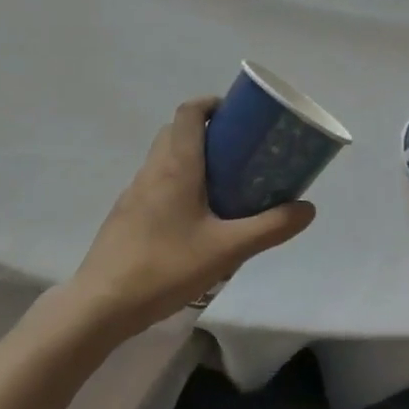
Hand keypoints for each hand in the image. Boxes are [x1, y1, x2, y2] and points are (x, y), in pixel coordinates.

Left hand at [67, 98, 315, 336]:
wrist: (101, 305)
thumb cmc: (165, 267)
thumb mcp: (227, 250)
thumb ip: (269, 228)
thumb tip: (307, 209)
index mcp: (177, 165)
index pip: (189, 112)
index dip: (211, 104)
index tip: (237, 114)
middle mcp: (153, 169)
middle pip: (176, 131)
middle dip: (206, 130)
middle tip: (237, 150)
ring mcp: (134, 192)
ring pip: (163, 157)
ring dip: (190, 157)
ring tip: (221, 184)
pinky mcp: (125, 215)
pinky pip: (154, 183)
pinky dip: (175, 182)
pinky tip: (192, 218)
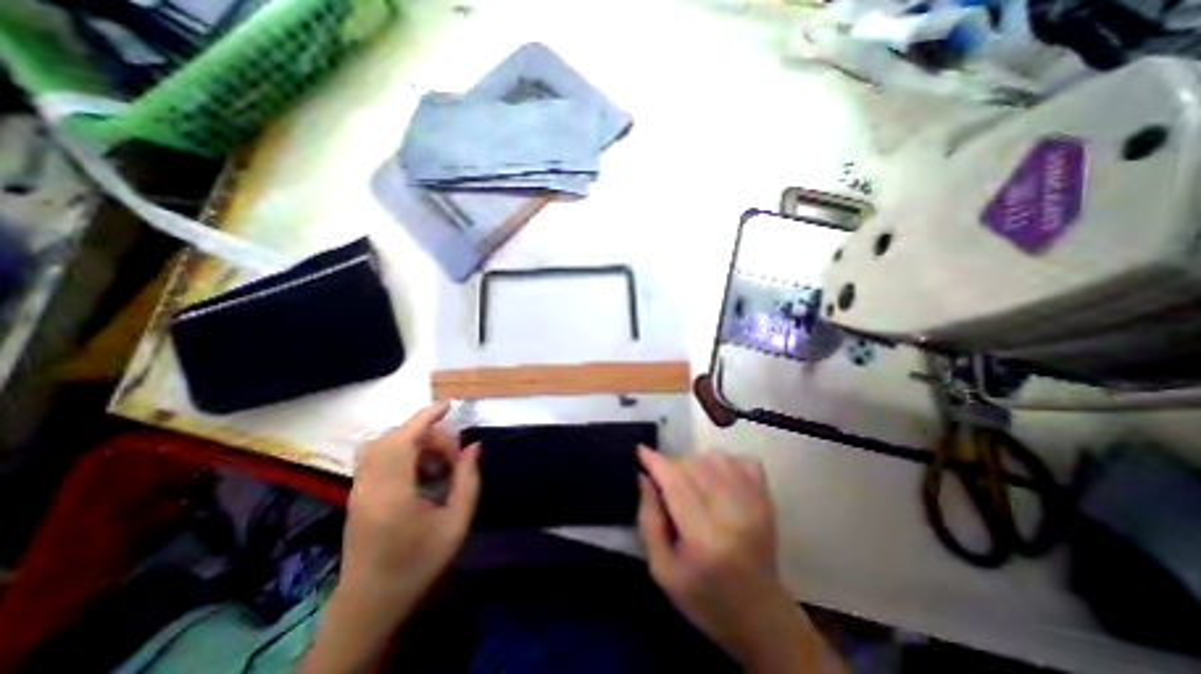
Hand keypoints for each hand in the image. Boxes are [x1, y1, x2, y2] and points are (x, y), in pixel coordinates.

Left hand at [336, 401, 479, 610]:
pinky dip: (402, 452)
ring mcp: (358, 490)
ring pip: (383, 444)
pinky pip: (378, 457)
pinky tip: (420, 473)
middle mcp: (369, 486)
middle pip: (394, 438)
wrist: (370, 604)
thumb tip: (474, 446)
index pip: (404, 440)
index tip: (449, 405)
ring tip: (436, 465)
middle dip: (428, 435)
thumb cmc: (418, 564)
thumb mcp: (456, 524)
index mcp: (393, 494)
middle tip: (451, 460)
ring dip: (414, 442)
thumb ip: (468, 480)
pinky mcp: (357, 494)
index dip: (426, 417)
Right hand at [638, 447, 842, 672]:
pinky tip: (716, 478)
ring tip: (690, 481)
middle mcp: (732, 514)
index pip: (675, 483)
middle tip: (663, 480)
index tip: (640, 450)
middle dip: (671, 465)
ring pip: (715, 457)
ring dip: (695, 462)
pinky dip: (724, 461)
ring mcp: (755, 503)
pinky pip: (742, 459)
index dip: (655, 462)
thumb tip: (643, 476)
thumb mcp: (662, 570)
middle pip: (693, 465)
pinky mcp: (767, 499)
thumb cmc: (703, 597)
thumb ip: (648, 520)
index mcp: (704, 538)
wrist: (760, 616)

+ + +

_Task brief_
Repeat the material line for line. Pictures stay out of the copy.

_Response to this exercise_
Hand keypoints for each hand in the image. Boxes are [x1, y1, x2, y2] and points are (x, y), in pixel coordinates.

Left hand at [67, 98, 315, 336]:
wrist: (101, 305)
thumb cmc: (165, 267)
thumb mcp: (227, 250)
thumb ip: (269, 228)
thumb tip: (307, 209)
index mcp: (177, 165)
index pip: (189, 112)
index dip: (211, 104)
index tip: (237, 114)
middle mcp: (153, 169)
middle pip: (176, 131)
middle dip: (206, 130)
middle tip: (237, 150)
ring mcp: (134, 192)
ring pip: (163, 157)
ring dip: (190, 157)
ring tip: (221, 184)
pinky mcp: (125, 215)
pinky pip: (154, 183)
pinky dip: (175, 182)
pinky tip: (192, 218)
Hand keypoints for each hand in the image. Boxes are [x1, y1, x2, y2] and points are (x, y), in pixel coordinates.

Left hand at [336, 401, 479, 610]:
pinky dip: (402, 452)
ring mcp: (358, 490)
ring pip: (383, 444)
pinky pip: (378, 457)
pinky tip: (420, 473)
middle mcp: (369, 486)
middle pip: (394, 438)
wrist: (370, 604)
thumb tip: (474, 446)
index pip: (404, 440)
index tip: (449, 405)
ring tip: (436, 465)
middle dip: (428, 435)
thumb cmc: (418, 564)
thumb mcp: (456, 524)
index mcp: (393, 494)
middle tip: (451, 460)
ring dip: (414, 442)
thumb ip: (468, 480)
pinky mcp: (357, 494)
index dip: (426, 417)
Right hand at [638, 447, 842, 672]:
pinky tip: (716, 478)
ring tip: (690, 481)
middle mcp: (732, 514)
index pip: (675, 483)
middle tip: (663, 480)
index tip: (640, 450)
middle dip: (671, 465)
ring pip: (715, 457)
ring dip: (695, 462)
pinky dip: (724, 461)
ring mcp: (755, 503)
pinky pip: (742, 459)
index dip: (655, 462)
thumb tip: (643, 476)
thumb mcp: (662, 570)
middle pip: (693, 465)
pinky mcp: (767, 499)
thumb cmc: (703, 597)
thumb ip: (648, 520)
index mcp: (704, 538)
wrist: (760, 616)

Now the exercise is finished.